The generators were supposed to replace aging infrastructure at the plant six months later.

But after the first three units arrived in October 2017, about two years behind schedule, NTPC decided to scrap the contract and go back to the drawing board.

"NTPC terminated the contract with the supplier in early 2018, based on a breach of the contracted delivery schedule," stated Doug Prendergast, communications manager for the power corporation, in an email.

Scott Spencer is the chief technical officer at NTPC. He said the decision was made after Virdi Power failed to meet a promise to deliver the remaining two generators in December.

Collicutt Energy Services in Red Deer, Alta. has since signed on to complete the work and is expected to deliver the generators this October, said Spencer.
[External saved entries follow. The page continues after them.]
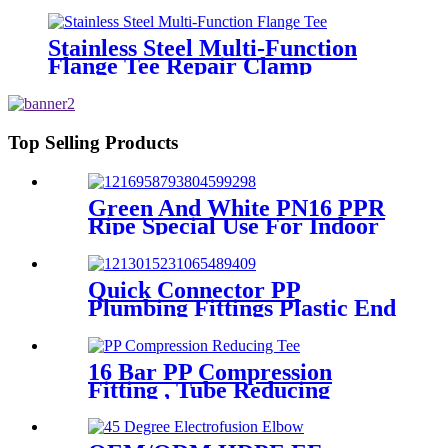
And Plastic Pipe
Stainless Steel Multi-Function
Flange Tee Repair Clamp
Top Selling Products
Green And White PN16 PPR
Ripe Special Use For Indoor
Cold Water
Quick Connector PP
Plumbing Fittings Plastic End
Cap Adaptor For Water
Supply
16 Bar PP Compression
Fitting , Tube Reducing
Compression Tee For Plastic
Pipe Connect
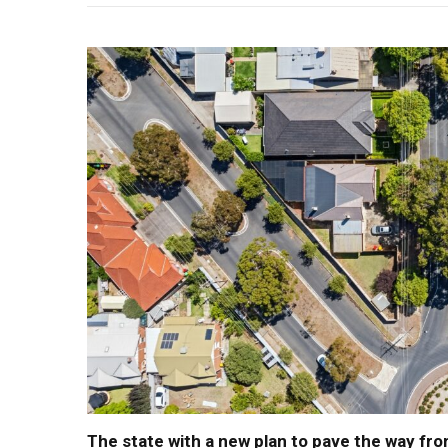
The state with a new plan to pave the way fro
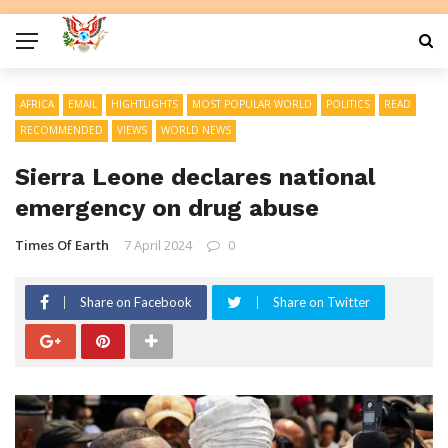
AFRICA
EMAIL
HIGHTLIGHTS
MOST POPULAR WORLD
POLITICS
READ
RECOMMENDED
VIEWS
WORLD NEWS
Sierra Leone declares national
emergency on drug abuse
Times Of Earth
7 April 2024
0
Share on Facebook
Share on Twitter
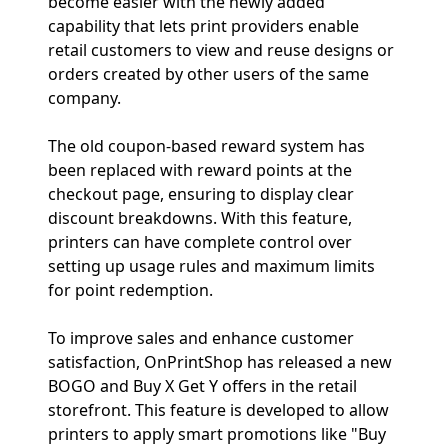
become easier with the newly added
capability that lets print providers enable
retail customers to view and reuse designs or
orders created by other users of the same
company.
The old coupon-based reward system has
been replaced with reward points at the
checkout page, ensuring to display clear
discount breakdowns. With this feature,
printers can have complete control over
setting up usage rules and maximum limits
for point redemption.
To improve sales and enhance customer
satisfaction, OnPrintShop has released a new
BOGO and Buy X Get Y offers in the retail
storefront. This feature is developed to allow
printers to apply smart promotions like "Buy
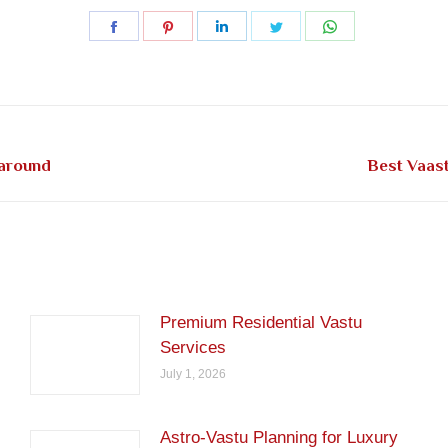
Share
Share
Share
Share
Share
on
on
on
on
on
Facebook
Pinterest
LinkedIn
Twitter
WhatsApp
Next
 around
Best Vaas
post:
Premium Residential Vastu
Services
July 1, 2026
Astro-Vastu Planning for Luxury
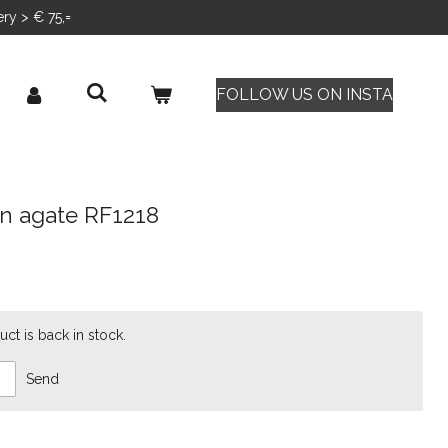
ery > € 75,=
FOLLOW US ON INSTA
en agate RF1218
ct is back in stock.
Send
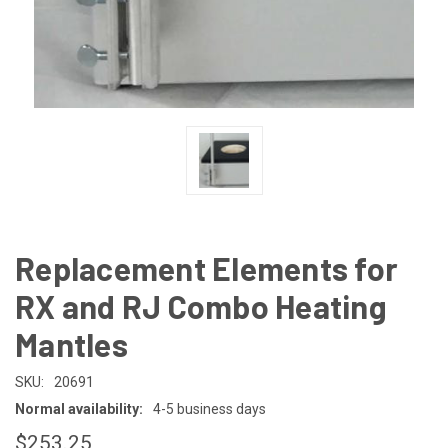
Replacement Elements for
RX and RJ Combo Heating
Mantles
SKU:
20691
Normal availability:
4-5 business days
$253.25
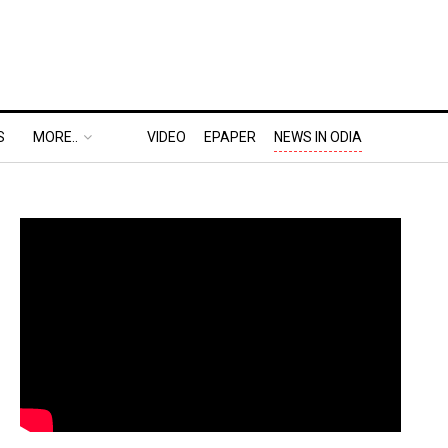
S
MORE..
VIDEO
EPAPER
NEWS IN ODIA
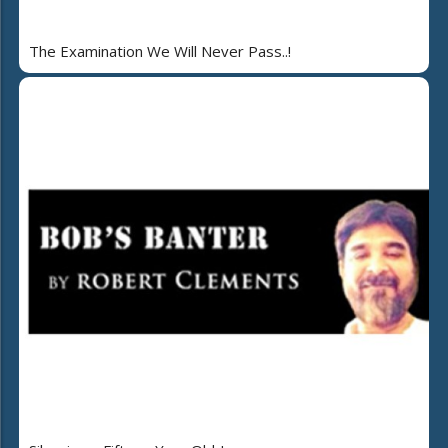
The Examination We Will Never Pass..!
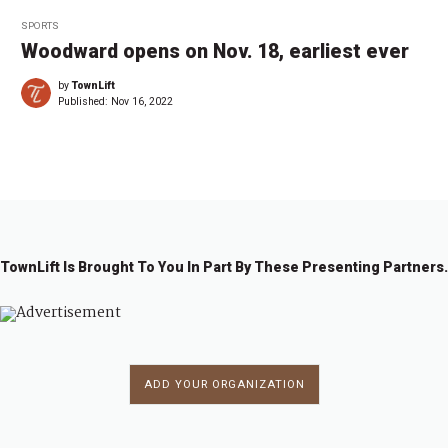
SPORTS
Woodward opens on Nov. 18, earliest ever
by
TownLift
Published:
Nov 16, 2022
TownLift Is Brought To You In Part By These Presenting Partners.
ADD YOUR ORGANIZATION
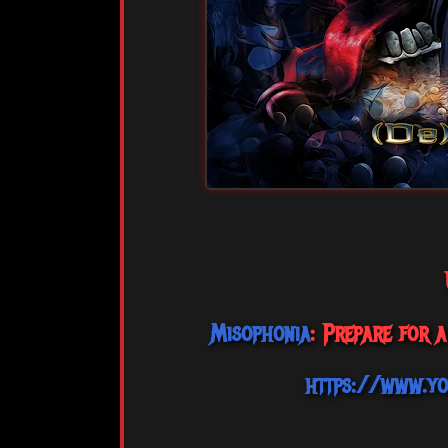
Misophonia
: Prepare for 
https://www.y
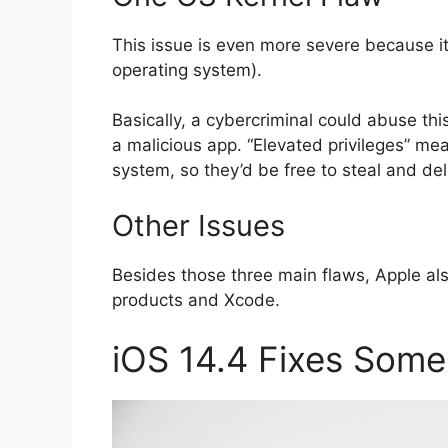
This issue is even more severe because it a
operating system).
Basically, a cybercriminal could abuse this
a malicious app. “Elevated privileges” me
system, so they’d be free to steal and dele
Other Issues
Besides those three main flaws, Apple al
products and Xcode.
iOS 14.4 Fixes Som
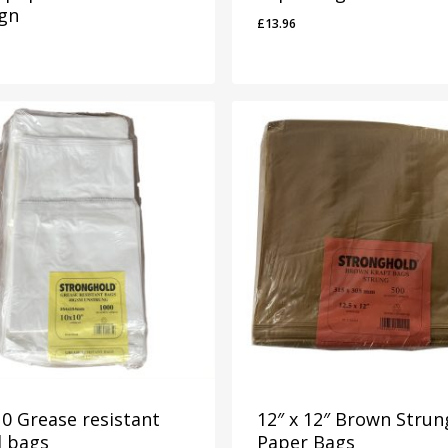
ign
£
13.96
9
£
13.96
0 Grease resistant
12″ x 12″ Brown Strun
d bags
Paper Bags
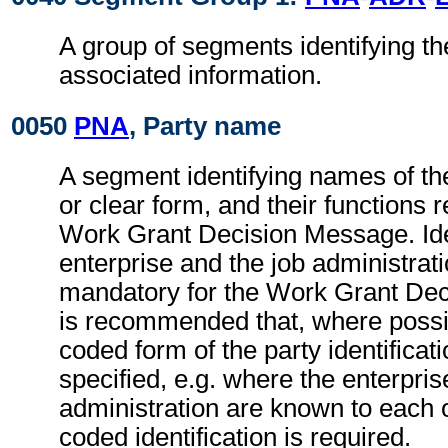
A group of segments identifying th
associated information.
0050
PNA
, Party name
A segment identifying names of the
or clear form, and their functions r
Work Grant Decision Message. Iden
enterprise and the job administrati
mandatory for the Work Grant Dec
is recommended that, where possib
coded form of the party identificat
specified, e.g. where the enterpris
administration are known to each o
coded identification is required.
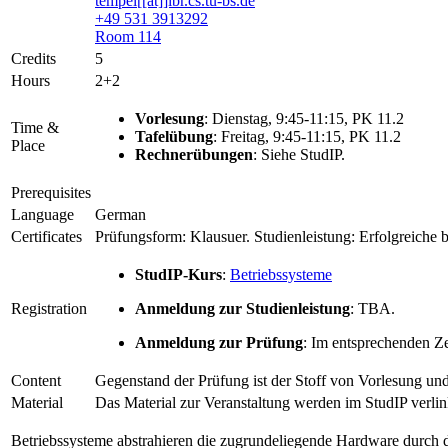
tempel[[at]]ibr.cs.tu-bs.de
+49 531 3913292
Room 114
Credits
5
Hours
2+2
Vorlesung
: Dienstag, 9:45-11:15, PK 11.2
Time &
Tafelübung
: Freitag, 9:45-11:15, PK 11.2
Place
Rechnerübungen
: Siehe StudIP.
Prerequisites
Language
German
Certificates
Prüfungsform: Klausuer. Studienleistung: Erfolgreiche 
StudIP-Kurs
:
Betriebssysteme
Registration
Anmeldung zur Studienleistung
: TBA.
Anmeldung zur Prüfung
: Im entsprechenden Z
Content
Gegenstand der Prüfung ist der Stoff von Vorlesung u
Material
Das Material zur Veranstaltung werden im StudIP verlin
Betriebssysteme abstrahieren die zugrundeliegende Hardware durch d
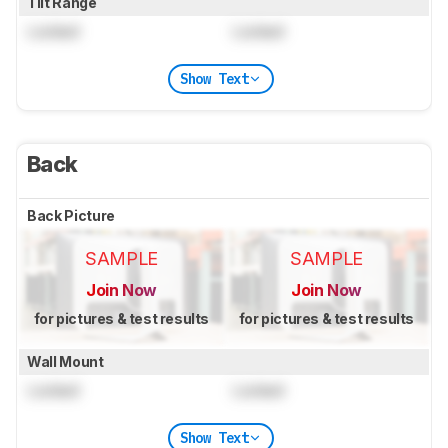
Tilt Range
Locked
Locked
Show Text
Back
Back Picture
SAMPLE
SAMPLE
Join Now
Join Now
for pictures & test results
for pictures & test results
Wall Mount
Locked
Locked
Show Text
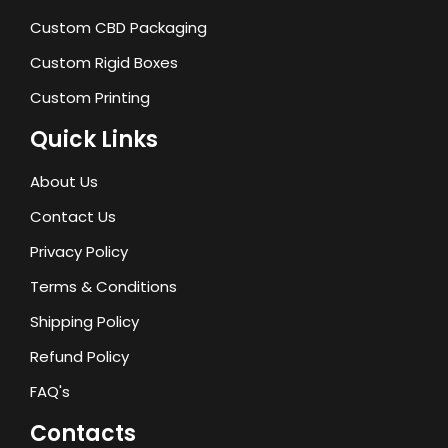
Custom CBD Packaging
Custom Rigid Boxes
Custom Printing
Quick Links
About Us
Contact Us
Privacy Policy
Terms & Conditions
Shipping Policy
Refund Policy
FAQ's
Contacts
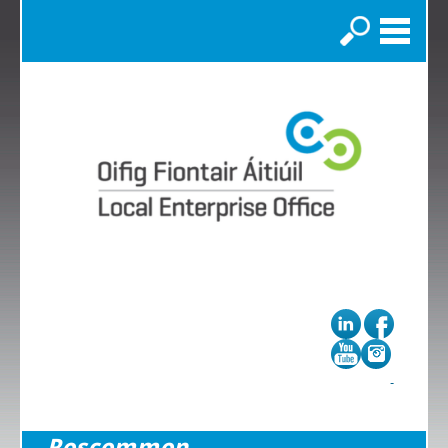
Search
Roscommon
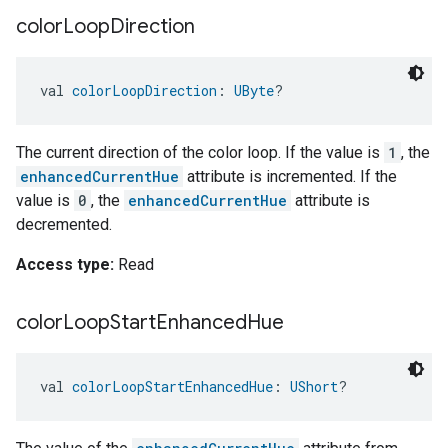
color
Loop
Direction
val 
colorLoopDirection
: 
UByte
?
The current direction of the color loop. If the value is
1
, the
enhancedCurrentHue
attribute is incremented. If the
value is
0
, the
enhancedCurrentHue
attribute is
decremented.
Access type:
Read
color
Loop
Start
Enhanced
Hue
val 
colorLoopStartEnhancedHue
: 
UShort
?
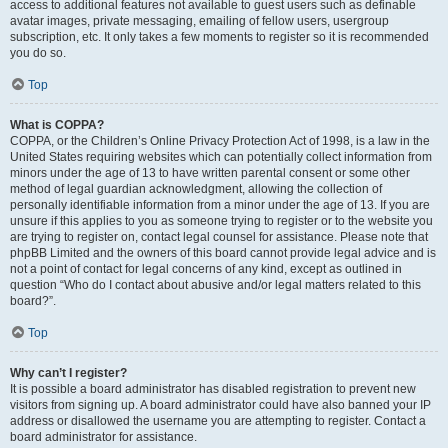
access to additional features not available to guest users such as definable
avatar images, private messaging, emailing of fellow users, usergroup
subscription, etc. It only takes a few moments to register so it is recommended
you do so.
Top
What is COPPA?
COPPA, or the Children’s Online Privacy Protection Act of 1998, is a law in the
United States requiring websites which can potentially collect information from
minors under the age of 13 to have written parental consent or some other
method of legal guardian acknowledgment, allowing the collection of
personally identifiable information from a minor under the age of 13. If you are
unsure if this applies to you as someone trying to register or to the website you
are trying to register on, contact legal counsel for assistance. Please note that
phpBB Limited and the owners of this board cannot provide legal advice and is
not a point of contact for legal concerns of any kind, except as outlined in
question “Who do I contact about abusive and/or legal matters related to this
board?”.
Top
Why can’t I register?
It is possible a board administrator has disabled registration to prevent new
visitors from signing up. A board administrator could have also banned your IP
address or disallowed the username you are attempting to register. Contact a
board administrator for assistance.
He would not say, however, how much that contract is worth.

Original contract worth $3.4M US

"We feel that we made the right decision to wait for the delivery of the first three [generators]," said Spencer.

"However, at some point we had to make a decision as to the best way to move forward with respect to cost to our taxpayer, so we chose to terminate."

The original contract with Virdi Power for the five generators was worth $3.4 million US, according to Spencer.

A document tabled in the N.W.T. Legislative Assembly last fall shows NTPC had incurred additional costs of $560,000 by then to rent backup generators while awaiting the new units from California.

However, Spencer said Virdi Power picked up those rental costs and, in total, NTPC paid Virdi $2.2 million.

'We did everything they asked us to do'

When reached by phone, Virdi Power Inc. president Peter Virdi said he doesn't know why the power corporation cancelled the contract.

"The units have been ready as of Jan. 10," he said.

"We did everything they asked us to do, in good faith and beyond."

Virdi added his company has been "shortchanged … by a million dollars."

But Spencer said NTPC followed the contract "to the letter."

"At some point we had to make a decision on how we can keep moving forward with this project given the delays that we incurred as a result of Virdi Power's delivery," he said.